> _Задания_
a - Сколько еще может продержаться Гитлер, судя по предположению в отрывке о боях в Курляндии?
b - Продолжите отрывок о боях в Курляндии, начав сразу после его последней фразы.
-------- Исходный отрывок --------
Мы уже начинаем понимать, что идем как раз на сжатие этого котла на последнем, прибрежном полуострове, именуемом Курляндией. Никаких городов нам больше занимать не придется, потому что их вообще больше не остается на нашем пути. Будем прижимать немца к морю силами всего фронта, пока, наконец, не скинем его с нашей земли. Сколько это может продолжаться? Война перенесена на территорию противника. Идет бомбежка Берлина и других городов Германии. Не может же Гитлер держаться еще год. Ну, три-четыре месяца, полгода.
Так думаем мы, сгорая от нетерпения снова ринуться в бой, скорее кончить все бои. Ох, как надоело все. Будь трижды проклята фашистская Германия. Сгинь с лица земли. Очисть воздух от своего смрада. Дай людям планеты жить в мире и согласии.
Но мы знаем, ты не сделаешь это добровольно. А потому жди нашего возмездия. Оно идет. Оно близко.
-------- Исходные данные --------
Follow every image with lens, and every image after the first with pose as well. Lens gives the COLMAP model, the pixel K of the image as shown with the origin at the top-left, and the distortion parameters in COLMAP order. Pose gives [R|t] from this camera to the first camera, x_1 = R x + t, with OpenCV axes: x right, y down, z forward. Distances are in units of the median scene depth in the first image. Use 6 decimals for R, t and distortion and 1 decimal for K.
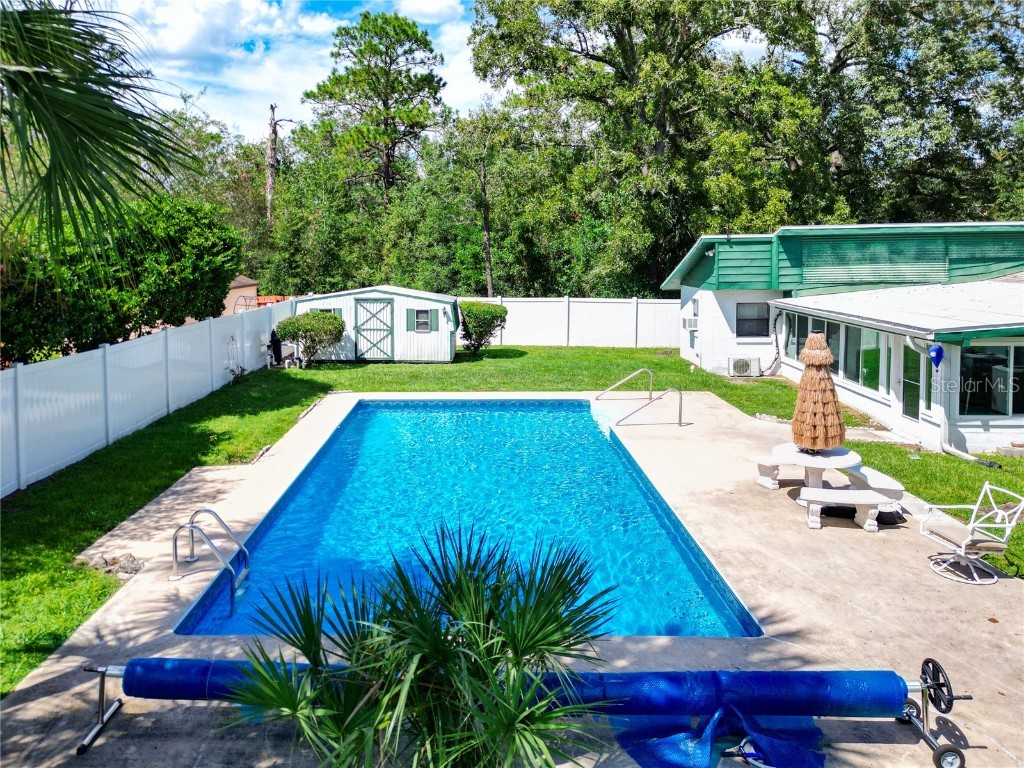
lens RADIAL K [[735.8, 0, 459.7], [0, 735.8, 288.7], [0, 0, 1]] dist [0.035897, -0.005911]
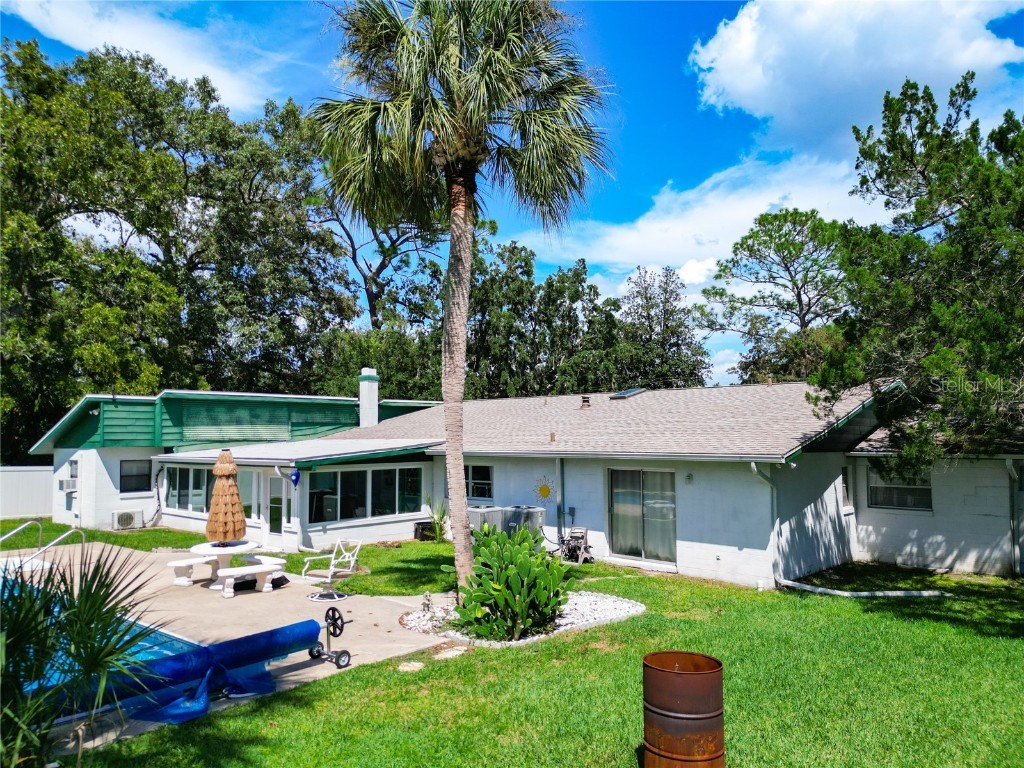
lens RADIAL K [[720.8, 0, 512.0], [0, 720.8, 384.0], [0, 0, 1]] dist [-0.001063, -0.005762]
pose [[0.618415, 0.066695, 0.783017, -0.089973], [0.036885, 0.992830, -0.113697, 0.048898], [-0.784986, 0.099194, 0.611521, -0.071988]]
--------
-------- Исходные данные --------
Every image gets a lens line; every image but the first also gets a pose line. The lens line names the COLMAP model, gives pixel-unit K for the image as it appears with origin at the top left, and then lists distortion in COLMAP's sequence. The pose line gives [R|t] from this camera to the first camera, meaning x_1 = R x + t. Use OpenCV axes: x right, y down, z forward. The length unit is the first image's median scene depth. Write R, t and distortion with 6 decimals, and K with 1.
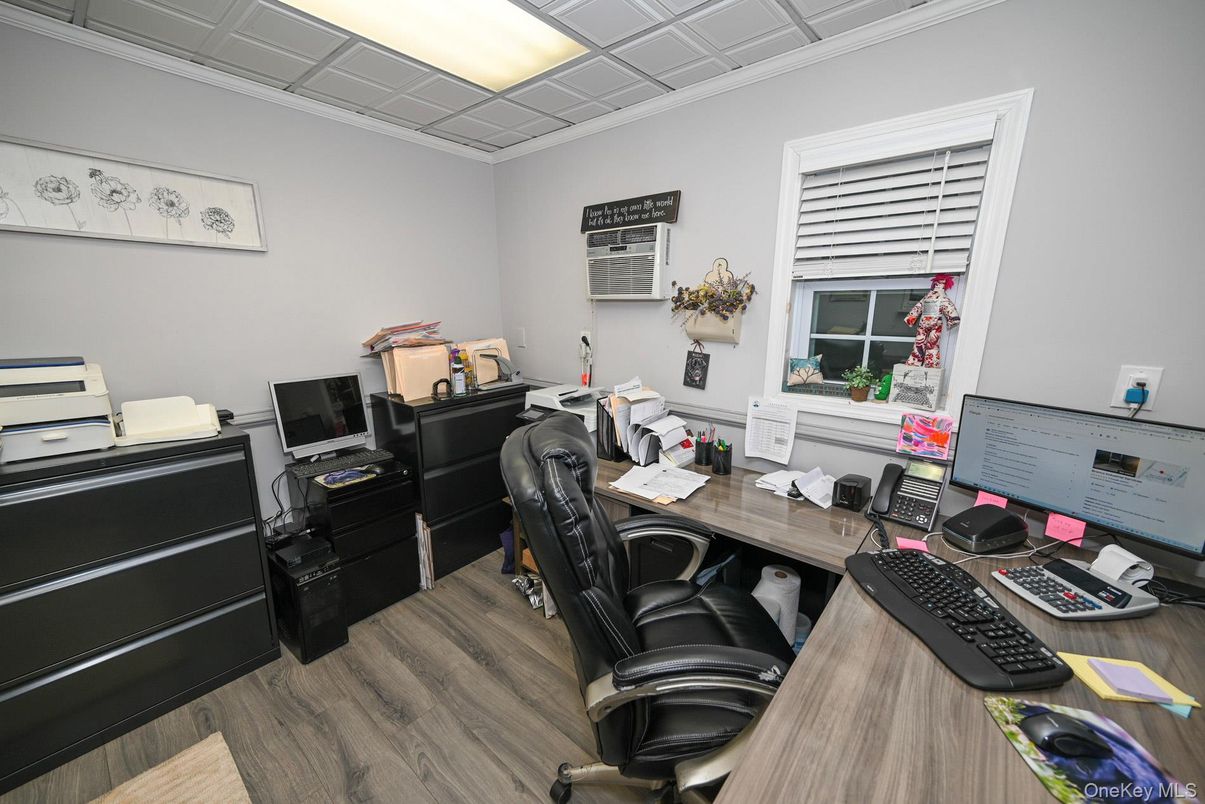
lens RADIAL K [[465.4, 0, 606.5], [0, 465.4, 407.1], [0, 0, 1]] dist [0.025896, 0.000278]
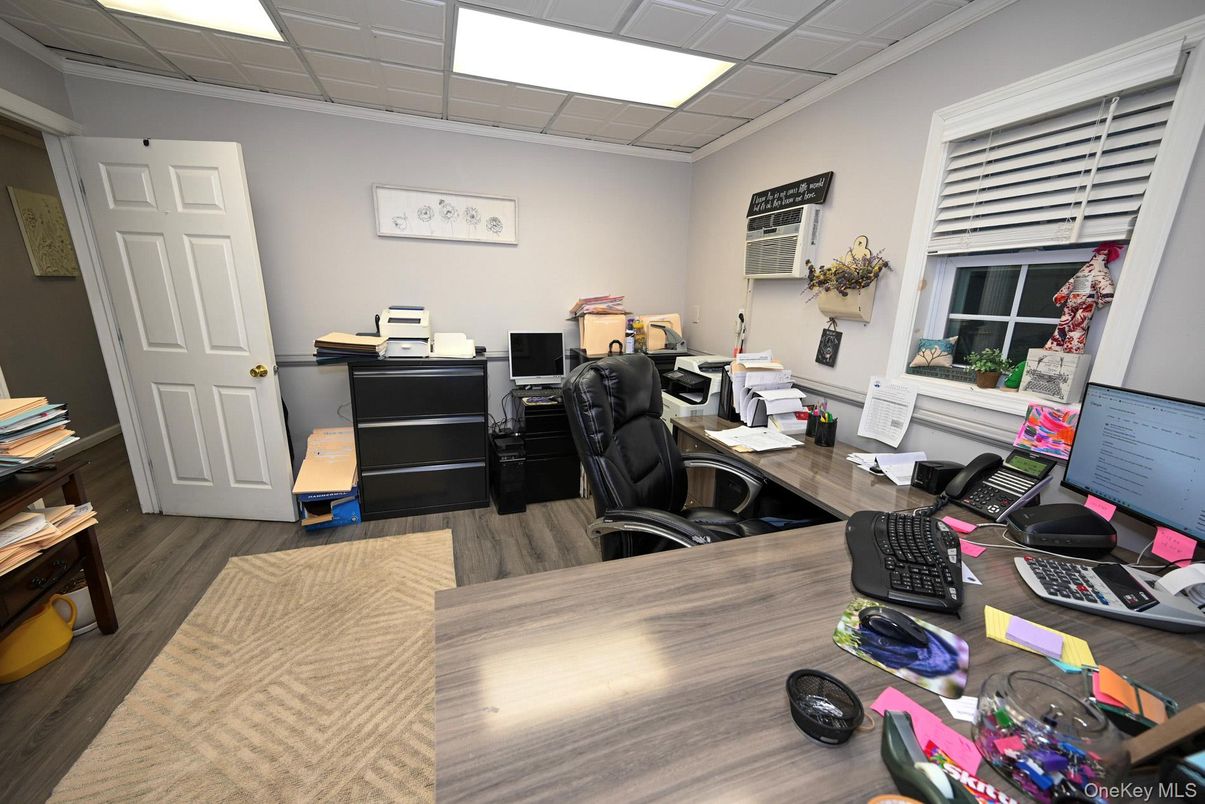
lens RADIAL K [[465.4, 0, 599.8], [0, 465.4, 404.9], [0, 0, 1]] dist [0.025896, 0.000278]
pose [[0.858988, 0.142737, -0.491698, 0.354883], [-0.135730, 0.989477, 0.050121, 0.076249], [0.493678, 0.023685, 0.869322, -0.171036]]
--------
> _Ответы к упражнению_
a - Три-четыре месяца или полгода.

b -
Оно в нашем терпении и в нашей силе.
Последняя зима
Курляндский пятачок
Вот, наконец, мы и встали в оборону. Начало декабря. Мокрый снег. Густая тяжелая грязь. Так называемая пересеченная местность. Хутора и местечки на возвышенностях перемежаются лесами и болотами, редкими большаками. У немцев нет сплошной линии обороны. На узких и наиболее выгодных участках созданы лишь огневые мешки. Минометы, танки и даже пушки кочуют. Отсюда нет прицельного огня. Снаряд и мину можно ожидать где угодно.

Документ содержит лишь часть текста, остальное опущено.